Federal funds to Toledo shelters delayed

Thousands apparently tied up over $19 charge for gas to Hens game

11/8/2013
BY IGNAZIO MESSINA
BLADE STAFF WRITER
Denise Fox of Aurora House, left, and Renee Palacios of Family House spoke in May with Toledo City Councilman George Sarantou about funding.
Denise Fox of Aurora House, left, and Renee Palacios of Family House spoke in May with Toledo City Councilman George Sarantou about funding.

What appears to be redundant bureaucracy wrapped in red tape has kept federal money from flowing to at least two homeless shelters in the city of Toledo.

A holdup of $10,000 to $14,000 owed to the shelters each month since July 1 appears to be because of $19 that was spent to cover gas in a bus which carried homeless people to a Mud Hens game.

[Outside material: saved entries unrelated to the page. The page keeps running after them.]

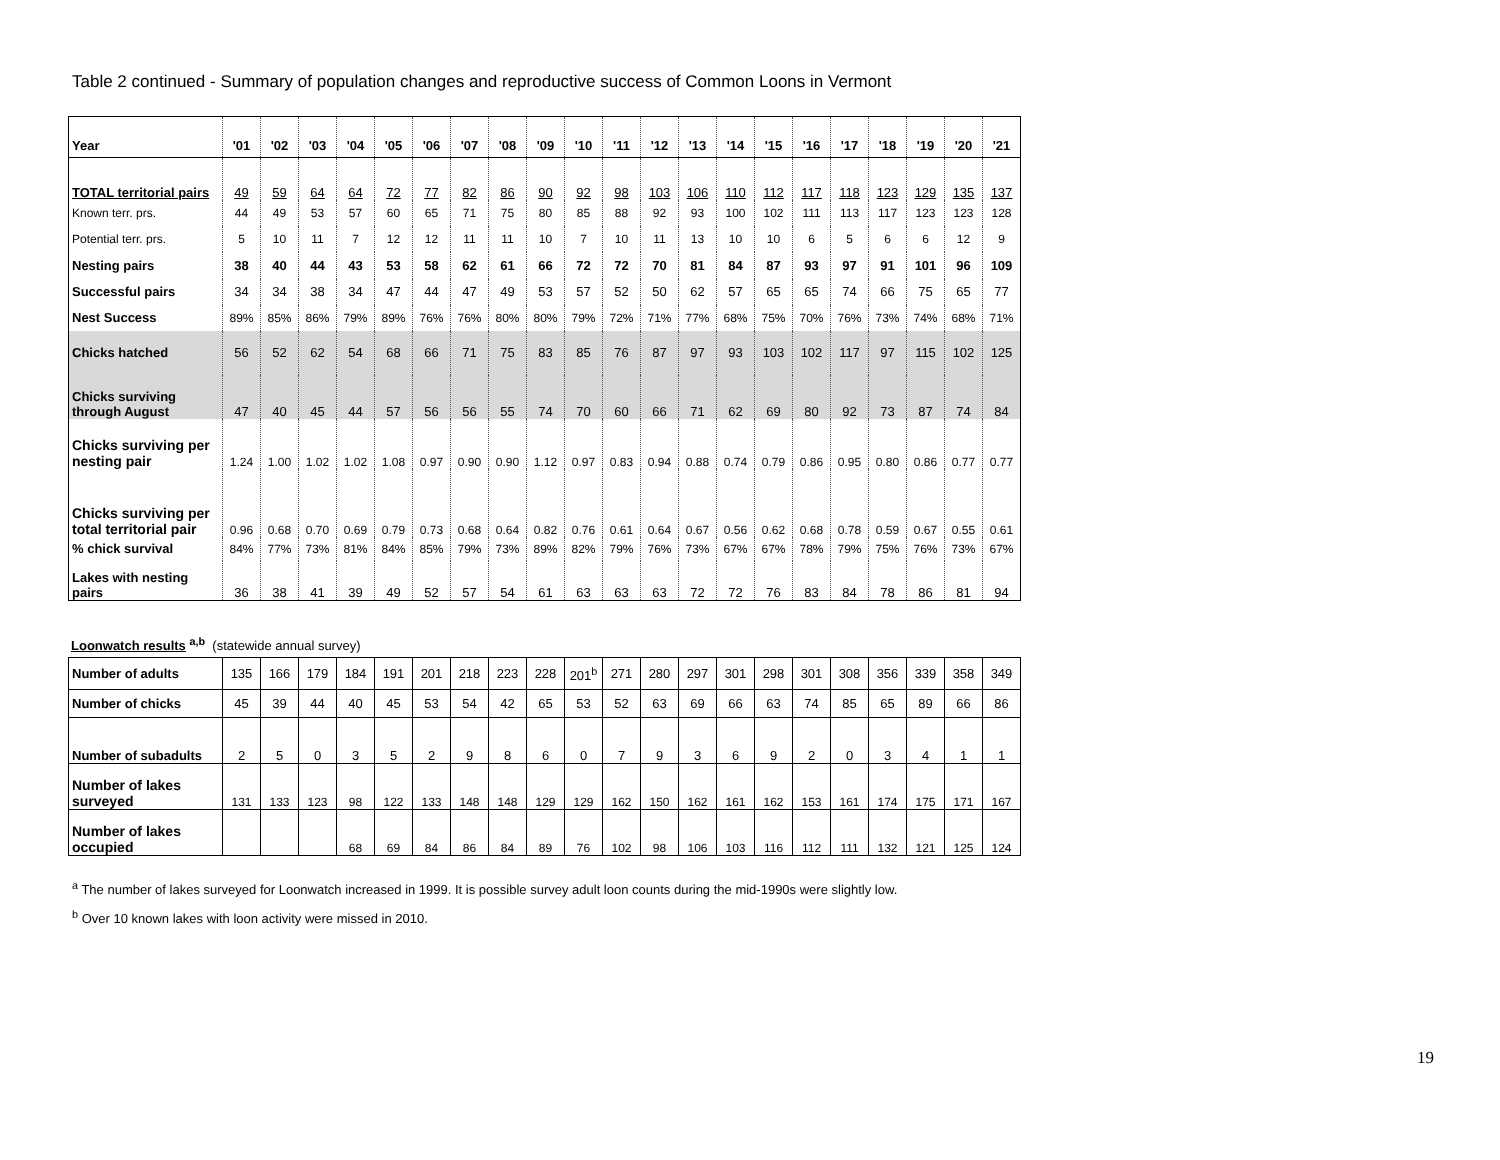Table 2 continued - Summary of population changes and reproductive success of Common Loons in Vermont
| Year | '01 | '02 | '03 | '04 | '05 | '06 | '07 | '08 | '09 | '10 | '11 | '12 | '13 | '14 | '15 | '16 | '17 | '18 | '19 | '20 | '21 |
| --- | --- | --- | --- | --- | --- | --- | --- | --- | --- | --- | --- | --- | --- | --- | --- | --- | --- | --- | --- | --- | --- |
| TOTAL territorial pairs | 49 | 59 | 64 | 64 | 72 | 77 | 82 | 86 | 90 | 92 | 98 | 103 | 106 | 110 | 112 | 117 | 118 | 123 | 129 | 135 | 137 |
| Known terr. prs. | 44 | 49 | 53 | 57 | 60 | 65 | 71 | 75 | 80 | 85 | 88 | 92 | 93 | 100 | 102 | 111 | 113 | 117 | 123 | 123 | 128 |
| Potential terr. prs. | 5 | 10 | 11 | 7 | 12 | 12 | 11 | 11 | 10 | 7 | 10 | 11 | 13 | 10 | 10 | 6 | 5 | 6 | 6 | 12 | 9 |
| Nesting pairs | 38 | 40 | 44 | 43 | 53 | 58 | 62 | 61 | 66 | 72 | 72 | 70 | 81 | 84 | 87 | 93 | 97 | 91 | 101 | 96 | 109 |
| Successful pairs | 34 | 34 | 38 | 34 | 47 | 44 | 47 | 49 | 53 | 57 | 52 | 50 | 62 | 57 | 65 | 65 | 74 | 66 | 75 | 65 | 77 |
| Nest Success | 89% | 85% | 86% | 79% | 89% | 76% | 76% | 80% | 80% | 79% | 72% | 71% | 77% | 68% | 75% | 70% | 76% | 73% | 74% | 68% | 71% |
| Chicks hatched | 56 | 52 | 62 | 54 | 68 | 66 | 71 | 75 | 83 | 85 | 76 | 87 | 97 | 93 | 103 | 102 | 117 | 97 | 115 | 102 | 125 |
| Chicks surviving through August | 47 | 40 | 45 | 44 | 57 | 56 | 56 | 55 | 74 | 70 | 60 | 66 | 71 | 62 | 69 | 80 | 92 | 73 | 87 | 74 | 84 |
| Chicks surviving per nesting pair | 1.24 | 1.00 | 1.02 | 1.02 | 1.08 | 0.97 | 0.90 | 0.90 | 1.12 | 0.97 | 0.83 | 0.94 | 0.88 | 0.74 | 0.79 | 0.86 | 0.95 | 0.80 | 0.86 | 0.77 | 0.77 |
| Chicks surviving per total territorial pair | 0.96 | 0.68 | 0.70 | 0.69 | 0.79 | 0.73 | 0.68 | 0.64 | 0.82 | 0.76 | 0.61 | 0.64 | 0.67 | 0.56 | 0.62 | 0.68 | 0.78 | 0.59 | 0.67 | 0.55 | 0.61 |
| % chick survival | 84% | 77% | 73% | 81% | 84% | 85% | 79% | 73% | 89% | 82% | 79% | 76% | 73% | 67% | 67% | 78% | 79% | 75% | 76% | 73% | 67% |
| Lakes with nesting pairs | 36 | 38 | 41 | 39 | 49 | 52 | 57 | 54 | 61 | 63 | 63 | 63 | 72 | 72 | 76 | 83 | 84 | 78 | 86 | 81 | 94 |
Loonwatch results <sup>a,b</sup> (statewide annual survey)
| Number of adults | 135 | 166 | 179 | 184 | 191 | 201 | 218 | 223 | 228 | 201<sup>b</sup> | 271 | 280 | 297 | 301 | 298 | 301 | 308 | 356 | 339 | 358 | 349 |
| Number of chicks | 45 | 39 | 44 | 40 | 45 | 53 | 54 | 42 | 65 | 53 | 52 | 63 | 69 | 66 | 63 | 74 | 85 | 65 | 89 | 66 | 86 |
| Number of subadults | 2 | 5 | 0 | 3 | 5 | 2 | 9 | 8 | 6 | 0 | 7 | 9 | 3 | 6 | 9 | 2 | 0 | 3 | 4 | 1 | 1 |
| Number of lakes surveyed | 131 | 133 | 123 | 98 | 122 | 133 | 148 | 148 | 129 | 129 | 162 | 150 | 162 | 161 | 162 | 153 | 161 | 174 | 175 | 171 | 167 |
| Number of lakes occupied | | | | 68 | 69 | 84 | 86 | 84 | 89 | 76 | 102 | 98 | 106 | 103 | 116 | 112 | 111 | 132 | 121 | 125 | 124 |
<sup>a</sup> The number of lakes surveyed for Loonwatch increased in 1999. It is possible survey adult loon counts during the mid-1990s were slightly low.
<sup>b</sup> Over 10 known lakes with loon activity were missed in 2010.
19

Toledo Councilman George Sarantou pressed the Bell administration Wednesday for answers on why Family House, a family shelter in central Toledo, and Aurora House, a shelter for homeless women and their children in North Toledo, are owed thousands of dollars stretching back to July.

“I just think there is something wrong here,” Mr. Sarantou said.

“It does not make any sense. How in God’s name can you owe someone for something from July and not pay it? We are approaching cold weather, and the need is high, the shelters are full, and their budgets are thin.”

Funding for shelters became a major point of contention in the 2013 Toledo mayoral campaign.

Incumbent Mike Bell said his administration was following federal guidelines when it dictated what each shelter would receive in Community Development Block Grant and Emergency Solutions grant funding.

The challenger, Councilman D. Michael Collins — who defeated Mayor Bell this week — argued that the city had greater latitude and wanted more federal funding for shelters.

The issue was a drawn-out dispute earlier this year between the Bell administration and city council, right up to the deadline to submit the next year of funding allocations to the U.S. Department of Housing and Urban Development.

Lourdes Santiago, the city’s neighborhoods director, did not return calls for comment.

Tom Bonnington, executive director of the Toledo Lucas County Homelessness Board — the quasi-public private agency that oversees the shelters — said the funding process is complicated and scrutinizing the shelters’ applications early in the fiscal year takes time.

Mr. Bonnington said he was unaware that the two shelters were waiting for federal funds from the city.

Denise Fox, executive director of Aurora House, told The Blade on Wednesday she just this week received the shelter’s July payment from the city but is still owed about $20,000 for August, September, and October. She said she didn’t know what the holdup was.

Renee Palacios, executive director of Family House, said the shelter has not received its federal funding from the city since the fiscal year started July 1.

She described a complicated process in which the city and homelessness board staff shuffled her monthly expenses back and forth without a decision being made.

“Thank God for community donations, and we receive money from the state of Ohio,” Ms. Palacios said.

“This is part of the CDBG and ESG money we fight for every year,” she said. “This year, it’s the $64,000 city council awarded us.”

The city is the recipient of the federal money, the homelessness board is the subrecipient, and the shelters are the sub-subrecipients.

In the meantime, the need for beds grows as temperatures drop.

“At the end of the month, we put together an enormous package that takes a lot of time and the [homelessness board staff] goes through with a fine-tooth comb,” Ms. Palacios said. “That takes weeks and then they send it to the city and it does the same exact thing. ... So if you think about how that takes six weeks, well, in that time, another bill is already sent to them.”

A city worker in the neighborhoods department — the keeper of the federal money — flagged the $19 gas bill. Ms. Palacios told the Bell administration last week to remove that expense, and she would pay the gas bill herself. She has not heard back yet from city officials.

Additionally, the city prohibits the shelters from requesting more than one-twelfth of its total allocation in any given month. Because bills are sometimes higher or lower each month, that has produced another financial barrier to running the shelters, Ms. Palacios said.

Before the election, Mr. Collins said if elected, he would restructure both the homelessness board and the city’s neighborhoods’ department.

On Thursday, the mayor-elect said he would ask for a report on the funding holdup.